__Material shown__.
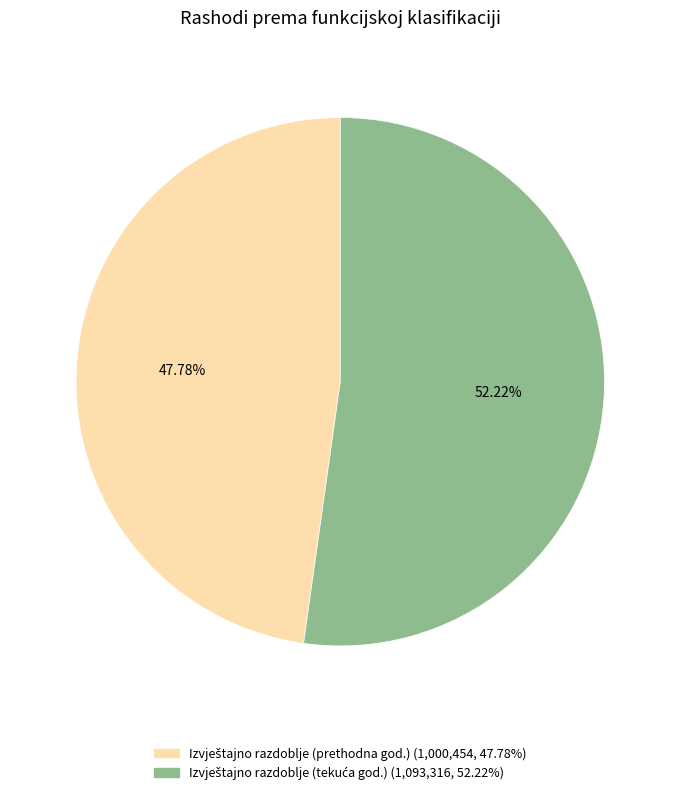

How many segments does this pie chart have?

2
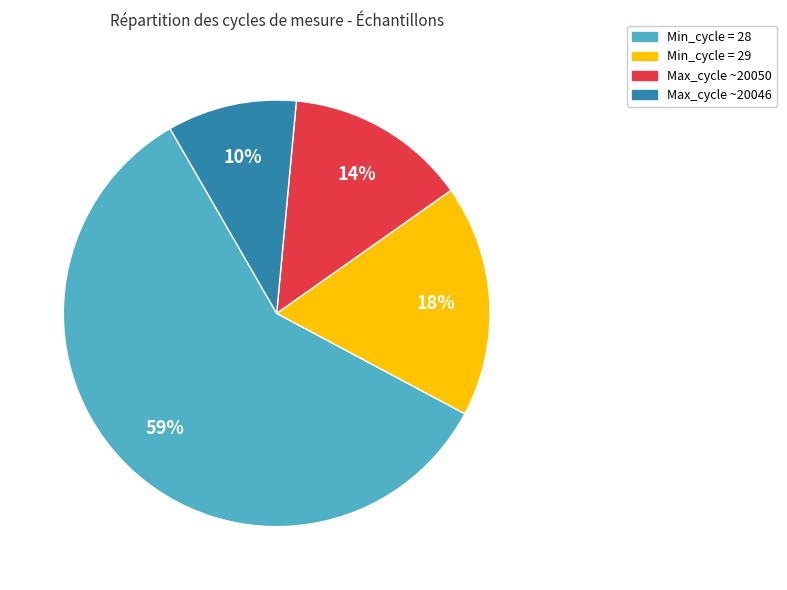

Which category has the smallest portion of the pie?

Max_cycle ~20046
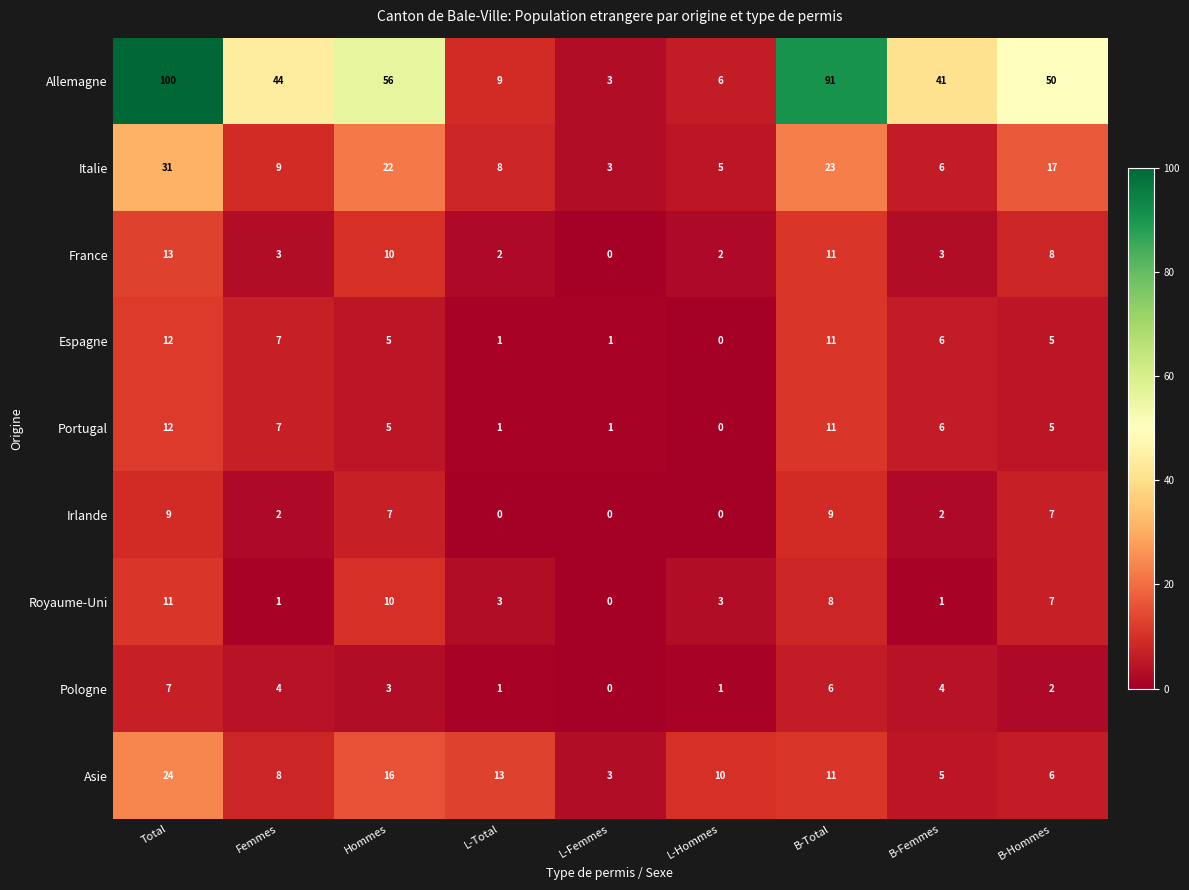

Which category has the highest value across all series?

Total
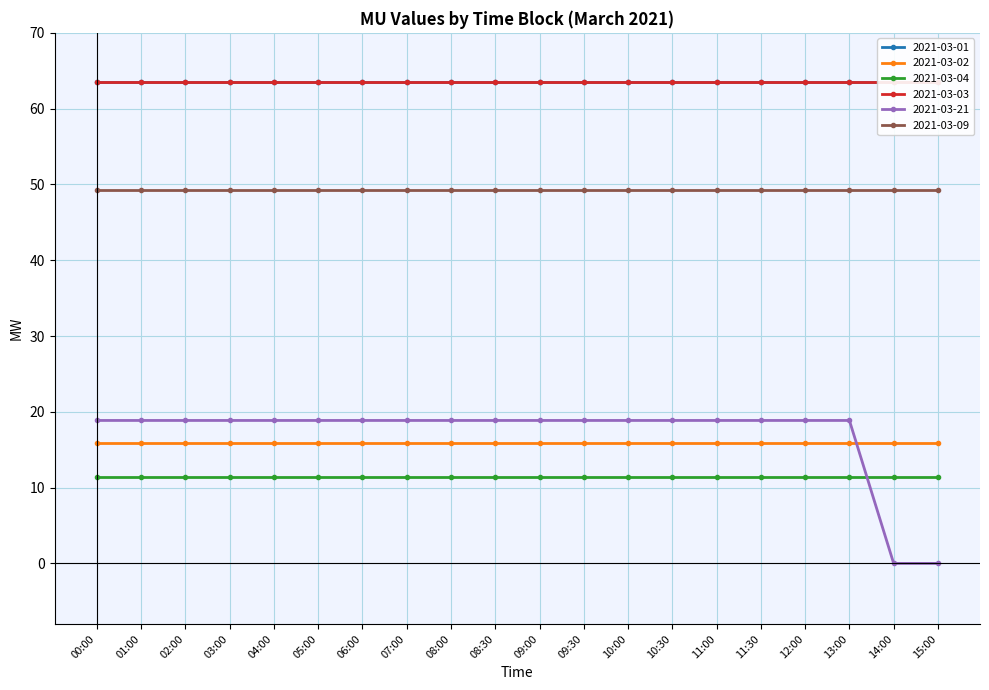

What is the average value of the 2021-03-01 series?

63.5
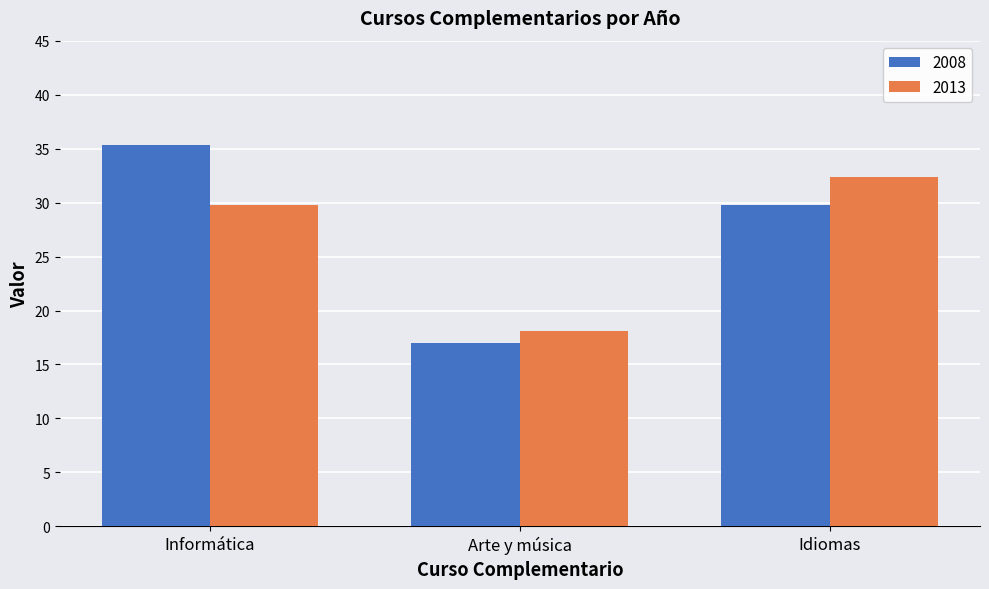

What is the difference between the 2008 values at Informática and Idiomas?

5.5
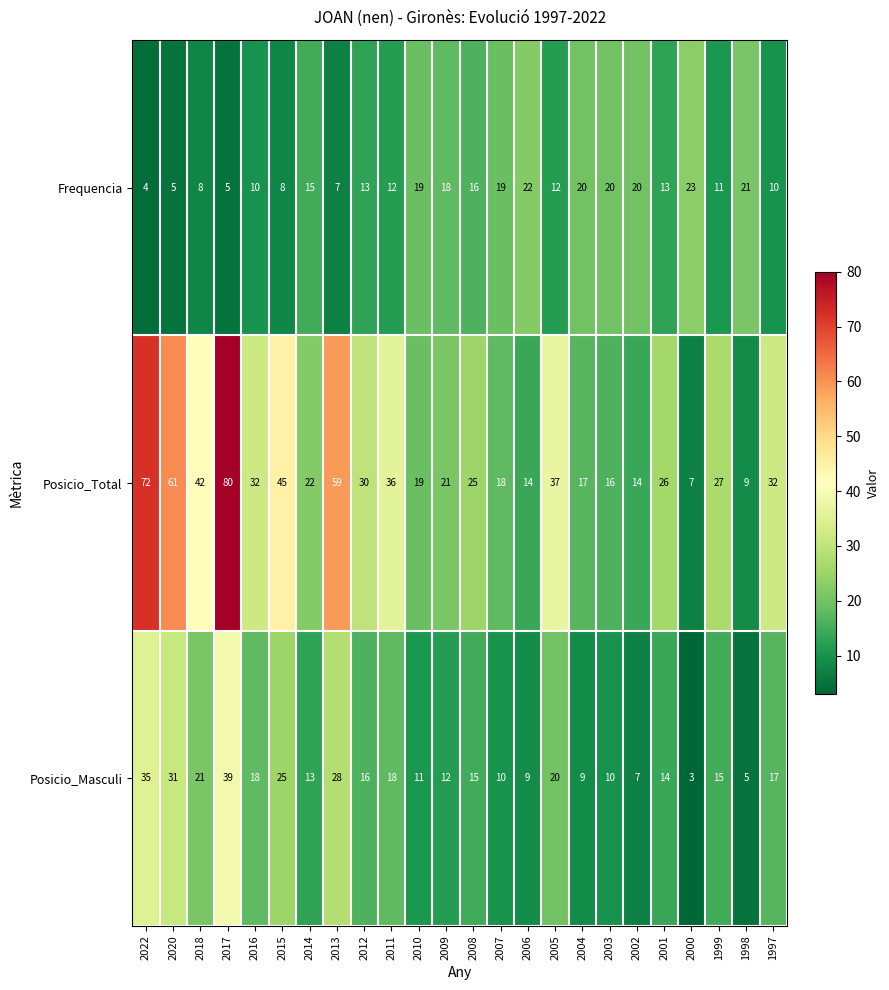

Which category has the lowest value across all series?

2000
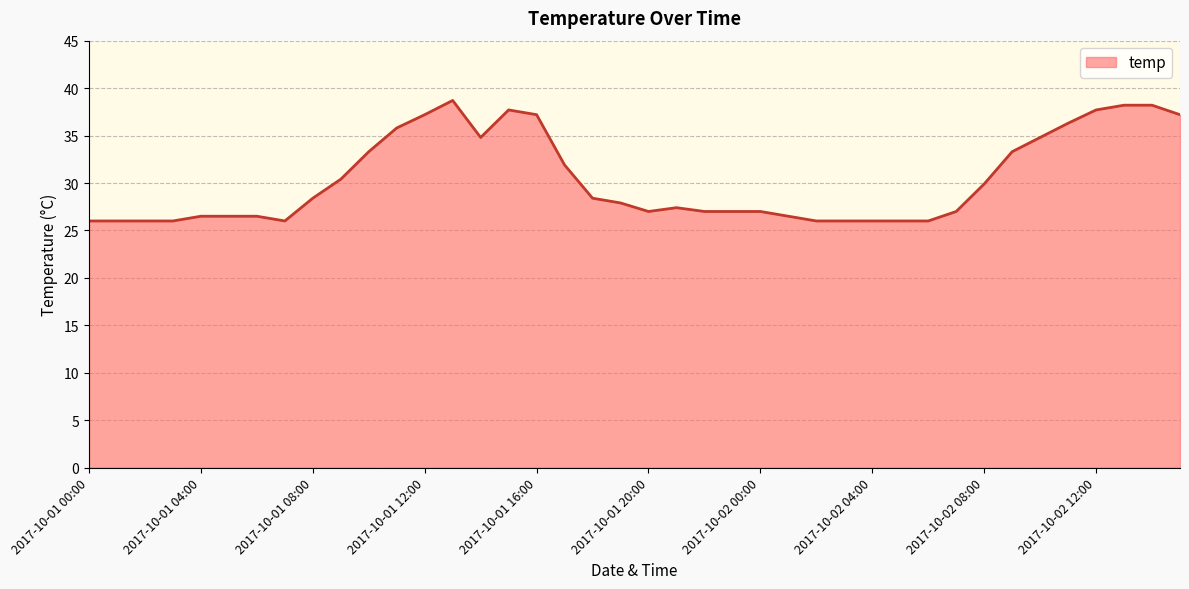

What is the difference between the maximum and minimum values?

12.7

__Required work__.
Could you reproduce every line of the records above word for word, leaving the pictures out?

__Your response__.
How many segments does this pie chart have?

2

Which category has the smallest portion of the pie?

Max_cycle ~20046

Which category has the highest value across all series?

Total

What is the average value of the 2021-03-01 series?

63.5

What is the difference between the 2008 values at Informática and Idiomas?

5.5

Which category has the lowest value across all series?

2000

What is the difference between the maximum and minimum values?

12.7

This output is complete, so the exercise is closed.